• _Exercise prompt_: Your output should be the exact lines from the start of the data through the line containing "6: (570, 305)", with no pictures.

• _Record excerpts_:

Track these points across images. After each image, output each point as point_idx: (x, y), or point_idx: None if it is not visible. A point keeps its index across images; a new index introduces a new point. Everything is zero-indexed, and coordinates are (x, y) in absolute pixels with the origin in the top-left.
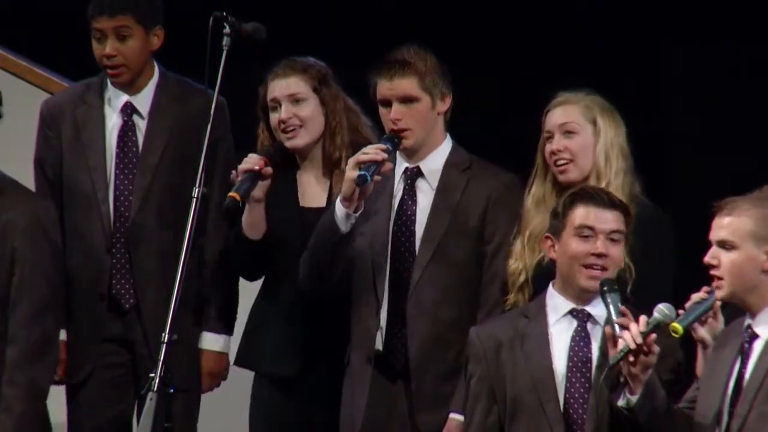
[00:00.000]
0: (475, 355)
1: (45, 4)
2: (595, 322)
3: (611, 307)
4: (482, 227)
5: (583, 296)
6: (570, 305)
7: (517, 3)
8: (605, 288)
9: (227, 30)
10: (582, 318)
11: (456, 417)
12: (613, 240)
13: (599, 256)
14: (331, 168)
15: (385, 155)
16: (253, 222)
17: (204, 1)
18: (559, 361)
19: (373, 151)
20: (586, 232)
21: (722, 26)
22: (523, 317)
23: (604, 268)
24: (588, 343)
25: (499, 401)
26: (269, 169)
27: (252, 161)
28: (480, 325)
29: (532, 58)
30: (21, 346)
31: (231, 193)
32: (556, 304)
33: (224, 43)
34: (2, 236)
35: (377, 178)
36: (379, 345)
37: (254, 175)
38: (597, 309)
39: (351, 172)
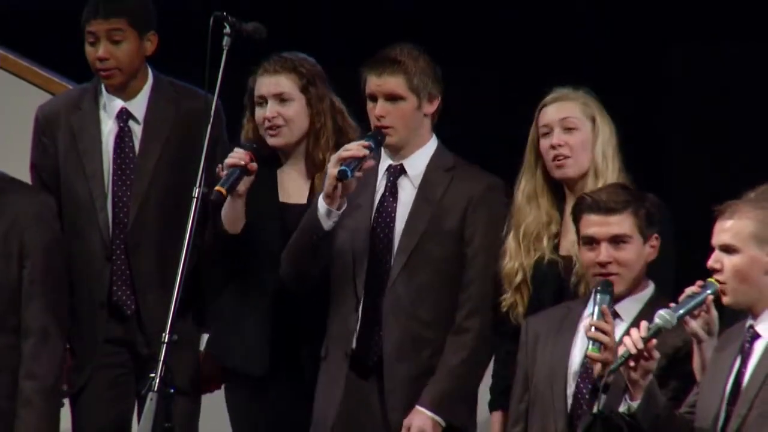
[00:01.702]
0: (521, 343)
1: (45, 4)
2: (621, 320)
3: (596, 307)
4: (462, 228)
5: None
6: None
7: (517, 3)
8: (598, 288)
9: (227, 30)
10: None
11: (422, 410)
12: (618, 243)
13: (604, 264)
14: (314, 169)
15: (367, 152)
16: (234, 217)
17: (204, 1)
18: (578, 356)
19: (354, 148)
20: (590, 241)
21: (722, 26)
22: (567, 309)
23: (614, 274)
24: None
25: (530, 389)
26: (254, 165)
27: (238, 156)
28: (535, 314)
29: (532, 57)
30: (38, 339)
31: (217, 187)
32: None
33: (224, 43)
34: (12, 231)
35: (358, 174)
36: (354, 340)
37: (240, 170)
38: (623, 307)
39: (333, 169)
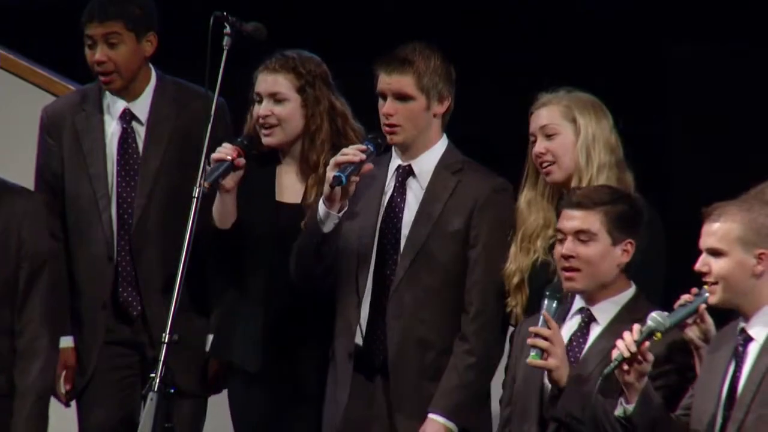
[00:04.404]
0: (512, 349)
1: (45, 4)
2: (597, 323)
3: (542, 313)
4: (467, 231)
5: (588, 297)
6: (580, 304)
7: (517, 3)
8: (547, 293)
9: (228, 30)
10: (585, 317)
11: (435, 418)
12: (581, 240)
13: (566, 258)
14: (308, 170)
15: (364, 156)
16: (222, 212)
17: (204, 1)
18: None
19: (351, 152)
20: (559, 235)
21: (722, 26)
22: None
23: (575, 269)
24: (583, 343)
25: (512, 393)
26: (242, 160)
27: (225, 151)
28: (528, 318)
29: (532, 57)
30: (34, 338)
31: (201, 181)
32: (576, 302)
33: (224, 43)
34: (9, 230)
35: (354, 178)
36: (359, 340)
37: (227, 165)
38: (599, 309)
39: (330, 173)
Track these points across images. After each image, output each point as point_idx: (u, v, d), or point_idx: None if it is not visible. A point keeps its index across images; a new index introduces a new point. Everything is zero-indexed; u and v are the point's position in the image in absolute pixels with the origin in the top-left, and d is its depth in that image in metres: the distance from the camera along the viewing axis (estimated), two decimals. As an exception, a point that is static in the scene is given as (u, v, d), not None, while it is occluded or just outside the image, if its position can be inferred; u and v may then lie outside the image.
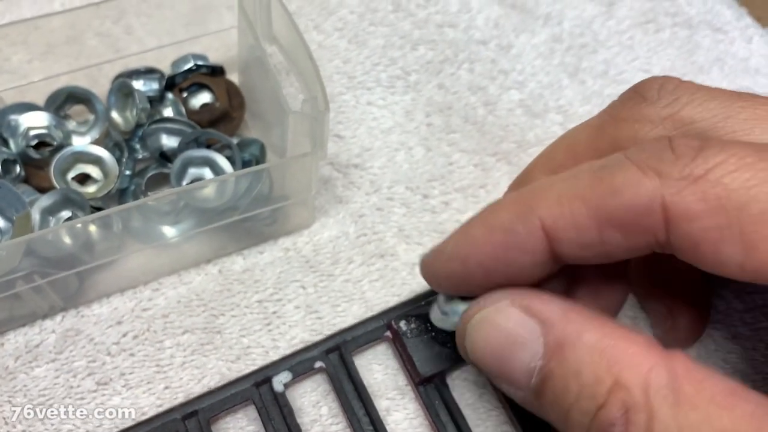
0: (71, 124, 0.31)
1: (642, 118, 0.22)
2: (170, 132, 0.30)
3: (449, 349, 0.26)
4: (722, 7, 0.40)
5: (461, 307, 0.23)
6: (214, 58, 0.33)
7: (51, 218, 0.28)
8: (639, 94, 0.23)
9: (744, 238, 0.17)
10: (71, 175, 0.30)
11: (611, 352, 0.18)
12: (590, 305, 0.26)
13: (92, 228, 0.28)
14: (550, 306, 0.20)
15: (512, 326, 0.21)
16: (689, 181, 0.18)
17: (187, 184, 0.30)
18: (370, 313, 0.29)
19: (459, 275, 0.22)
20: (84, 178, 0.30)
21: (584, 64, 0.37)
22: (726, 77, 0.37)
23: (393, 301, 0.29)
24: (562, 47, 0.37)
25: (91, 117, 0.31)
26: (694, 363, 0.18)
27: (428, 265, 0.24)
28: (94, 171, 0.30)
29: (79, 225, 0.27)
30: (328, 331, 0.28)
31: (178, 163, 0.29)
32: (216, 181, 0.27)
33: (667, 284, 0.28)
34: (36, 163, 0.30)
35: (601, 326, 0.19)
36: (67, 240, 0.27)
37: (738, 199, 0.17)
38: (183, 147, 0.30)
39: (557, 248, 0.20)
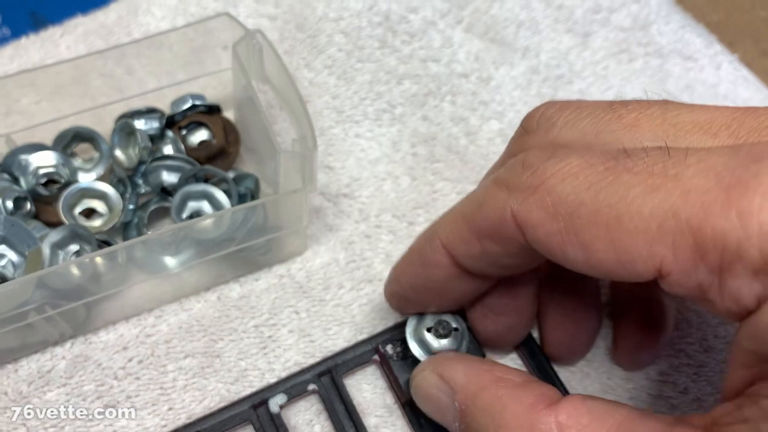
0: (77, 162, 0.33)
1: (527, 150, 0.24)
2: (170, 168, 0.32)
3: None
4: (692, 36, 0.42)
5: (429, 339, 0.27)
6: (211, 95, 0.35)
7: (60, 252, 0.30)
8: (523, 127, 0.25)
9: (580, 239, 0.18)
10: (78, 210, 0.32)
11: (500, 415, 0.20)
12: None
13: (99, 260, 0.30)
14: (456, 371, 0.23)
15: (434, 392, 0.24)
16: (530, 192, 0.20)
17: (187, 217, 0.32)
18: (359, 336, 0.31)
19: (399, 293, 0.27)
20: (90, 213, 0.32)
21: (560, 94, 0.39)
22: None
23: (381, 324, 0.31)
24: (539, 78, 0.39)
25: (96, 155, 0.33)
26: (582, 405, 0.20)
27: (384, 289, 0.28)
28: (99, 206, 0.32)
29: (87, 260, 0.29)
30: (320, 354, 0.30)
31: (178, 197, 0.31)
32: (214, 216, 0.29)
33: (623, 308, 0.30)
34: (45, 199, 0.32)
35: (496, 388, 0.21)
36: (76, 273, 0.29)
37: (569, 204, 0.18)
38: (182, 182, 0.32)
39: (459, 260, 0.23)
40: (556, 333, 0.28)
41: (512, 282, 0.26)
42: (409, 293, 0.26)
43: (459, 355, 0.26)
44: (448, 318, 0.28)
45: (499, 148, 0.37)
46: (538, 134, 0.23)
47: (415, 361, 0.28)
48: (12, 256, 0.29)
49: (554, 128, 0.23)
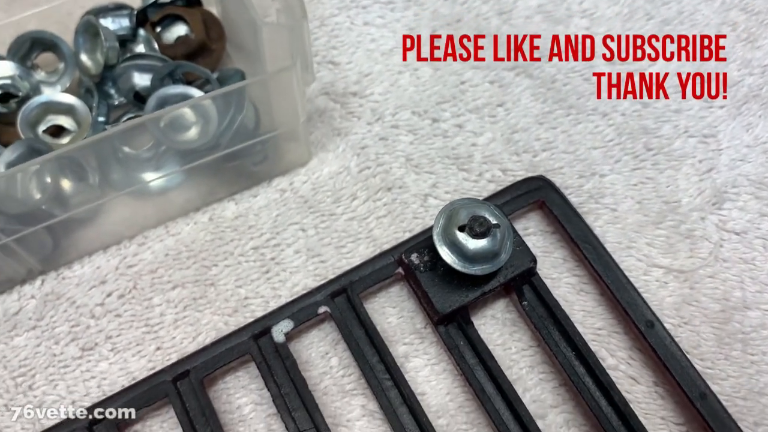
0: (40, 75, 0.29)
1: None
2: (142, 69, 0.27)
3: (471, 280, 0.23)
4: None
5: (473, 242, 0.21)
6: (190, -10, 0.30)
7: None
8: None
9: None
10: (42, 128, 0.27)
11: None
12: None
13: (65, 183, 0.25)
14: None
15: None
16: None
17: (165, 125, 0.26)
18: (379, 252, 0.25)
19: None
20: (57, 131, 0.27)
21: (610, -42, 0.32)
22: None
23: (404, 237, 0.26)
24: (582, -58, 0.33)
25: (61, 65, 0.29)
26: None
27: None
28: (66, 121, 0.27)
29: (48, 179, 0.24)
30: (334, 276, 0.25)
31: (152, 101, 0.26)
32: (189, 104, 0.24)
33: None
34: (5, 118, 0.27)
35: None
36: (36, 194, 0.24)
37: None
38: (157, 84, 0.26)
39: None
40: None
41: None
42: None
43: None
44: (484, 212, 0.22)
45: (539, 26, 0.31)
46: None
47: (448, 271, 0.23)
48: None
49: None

• _Output of the task_:
Track these points across images. After each image, output each point as point_idx: (x, y), or point_idx: None if it is not visible. A point keeps its index across images; a new index introduces a new point. Everything is zero-indexed, and coordinates are (x, y) in absolute pixels with the origin in the top-left.
[00:00.000]
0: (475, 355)
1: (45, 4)
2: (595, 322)
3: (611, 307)
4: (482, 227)
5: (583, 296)
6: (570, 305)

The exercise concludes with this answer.